Mr Bruton also said the Green Party’s claim that it won concession on risk-sharing of 50 per cent looked very thin indeed when Mr Lenihan announced that risk-sharing would only apply to 5 per cent (or €2.7 billion) of the €54 billion paid for the loans.

“It’s hard to see the influence of the Green Party in Nama; the 30 per cent discount is far lower than the junior Coalition party had led us to expect. Their commitment for a 50/50 risk-share arrangement has resulted in 5 per cent risk-bearing bonds for the banks.”

Labour’s f’inance spokeswoman, Joan Burton, was scathing in her criticism of the culture that allowed Anglo Irish Bank and Irish Nationwide to run up such high levels of toxic loans.

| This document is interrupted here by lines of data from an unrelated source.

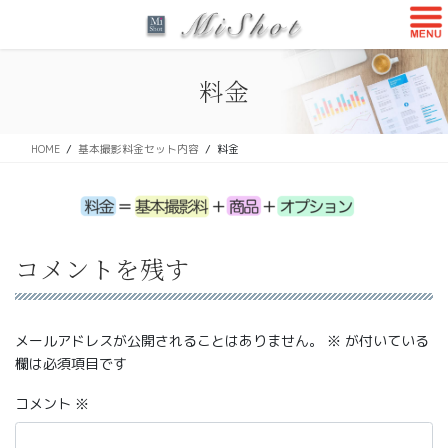
コ
ナ
ン
ビ
テ
ゲ
ン
ー
料金
ツ
シ
に
ョ
移
ン
HOME
基本撮影料金セット内容
料金
動
に
移
動
コメントを残す
メールアドレスが公開されることはありません。
※
が付いている
欄は必須項目です
コメント
※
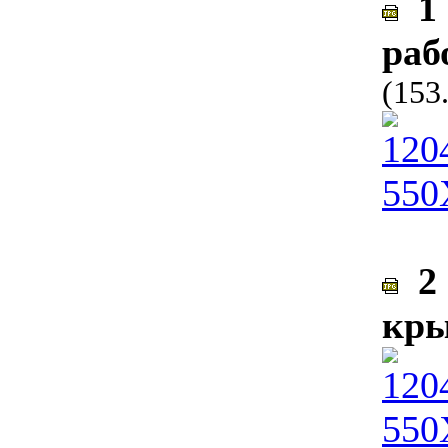
1 
раб
(153
2 
кры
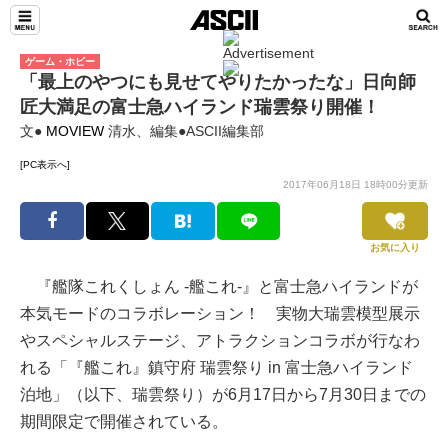
ゲーム・ホビー
「最上のやつにも見せてやりたかったな」日向師
匠大満足の富士急ハイランド瑞雲祭り開催！
文●
MOVIEW
清水、編集●ASCII編集部
[PC表示へ]
2017年06月18日 18時00分更新
お気に入り
『艦隊これくしょん -艦これ-』と富士急ハイランドが
本気モードのコラボレーション！ 実物大瑞雲模型展示
やスペシャルステージ、アトラクションコラボが行なわ
れる「『艦これ』鎮守府 瑞雲祭り in 富士急ハイランド
泊地」（以下、瑞雲祭り）が6月17日から7月30日までの
期間限定で開催されている。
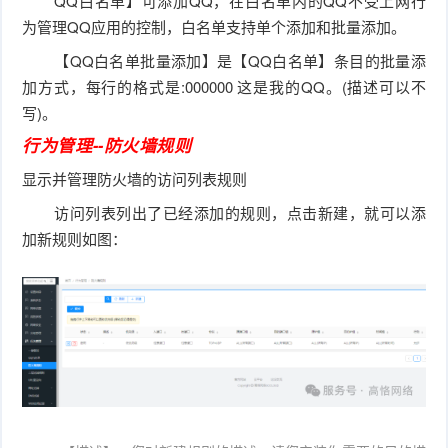
QQ白名单】可添加QQ，在白名单内的QQ不受上网行
为管理QQ应用的控制，白名单支持单个添加和批量添加。
【QQ白名单批量添加】是【QQ白名单】条目的批量添
加方式，每行的格式是:000000 这是我的QQ。(描述可以不
写)。
行为管理--防火墙规则
显示并管理防火墙的访问列表规则
访问列表列出了已经添加的规则，点击新建，就可以添
加新规则如图：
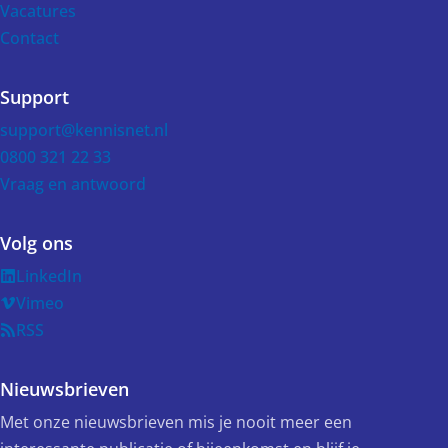
Vacatures
Contact
Support
support@kennisnet.nl
0800 321 22 33
Vraag en antwoord
Volg ons
LinkedIn
Vimeo
RSS
Nieuwsbrieven
Met onze nieuwsbrieven mis je nooit meer een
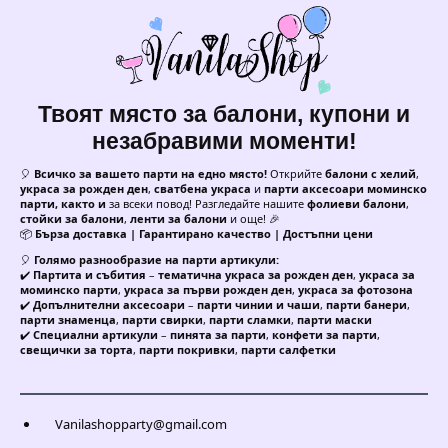
Твоят място за балони, купони и
незабравими моменти!
🎈
Всичко за вашето парти на едно място!
Открийте
балони с хелий
,
украса за рожден ден
,
сватбена украса
и
парти аксесоари моминско
парти, както и
за всеки повод! Разгледайте нашите
фолиеви балони
,
стойки за балони
,
ленти за балони
и още! 🎉
📦
Бърза доставка | Гарантирано качество | Достъпни цени
🎈
Голямо разнообразие на парти артикули:
✔️
Партита и събития
–
тематична украса за рожден ден
,
украса за
моминско парти
,
украса за първи рожден ден
,
украса за фотозона
✔️
Допълнителни аксесоари
–
парти чинии и чаши
,
парти банери
,
парти знаменца
,
парти свирки
,
парти сламки
,
парти маски
✔️
Специални артикули
–
пинята за парти
,
конфети за парти
,
свещички за торта
,
парти покривки
,
парти салфетки
Vanilashopparty@gmail.com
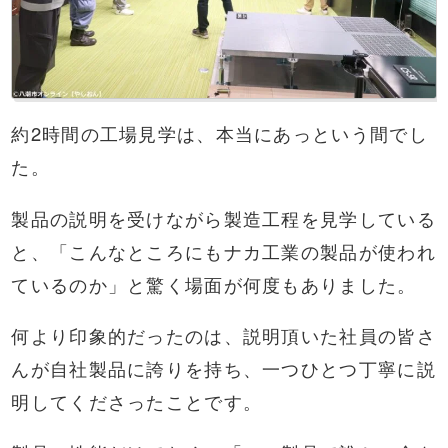
約2時間の工場見学は、本当にあっという間でし
た。
製品の説明を受けながら製造工程を見学している
と、「こんなところにもナカ工業の製品が使われ
ているのか」と驚く場面が何度もありました。
何より印象的だったのは、説明頂いた社員の皆さ
んが自社製品に誇りを持ち、一つひとつ丁寧に説
明してくださったことです。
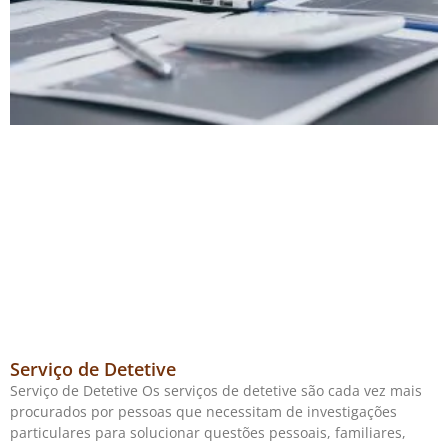
Serviço de Detetive
Serviço de Detetive Os serviços de detetive são cada vez mais
procurados por pessoas que necessitam de investigações
particulares para solucionar questões pessoais, familiares,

“Anglo Irish, with €28 billion of loans, and Irish Nationwide, with €8 billion, account for almost half of all the toxic loans,” Ms Burton said. “The tragedy for the country is that a bank like Anglo Irish Bank, which is a developers’ bank and not of systemic importance, is allowed to grow to extraordinary levels and allowed to imperil [the economy],” she said.

She also dismissed as “pure smokescreen” Mr Lenihan’s criticism of Labour’s nationalisation plan during the course of his speech to the Dáil. “It is false and misleading, and is not based on what Labour proposed.

“The so-called estimate is based on an assumption of a ‘blanket’ nationalisation of the banking system. Labour did not propose ‘blanket’ nationalisation; we proposed only the temporary nationalisation of AIB and Bank of Ireland – the two banks of most significance to the functioning of the real economy,” she said.

Sinn Féin leader Gerry Adams, who watched the debate from the Dáil’s distinguished visitors’ gallery, said he supported the intervention by Arthur Morgan that resulted in the Louth deputy being asked to leave the chamber.

Mr Adams said Sinn Féin would do everything in its power to oppose the legislation. “It is incumbent on every Opposition party to express their opposition to Nama, which will cost approximately €12,000 for every man, woman and child if it is allowed to be pushed through,” he said.

Socialist Party MEP Joe Higgins said: “The self same banks being bailed out for their reckless lending to greedy speculators and developers will show precious little consideration to ordinary householders who fall behind on mortgage payments,” he said.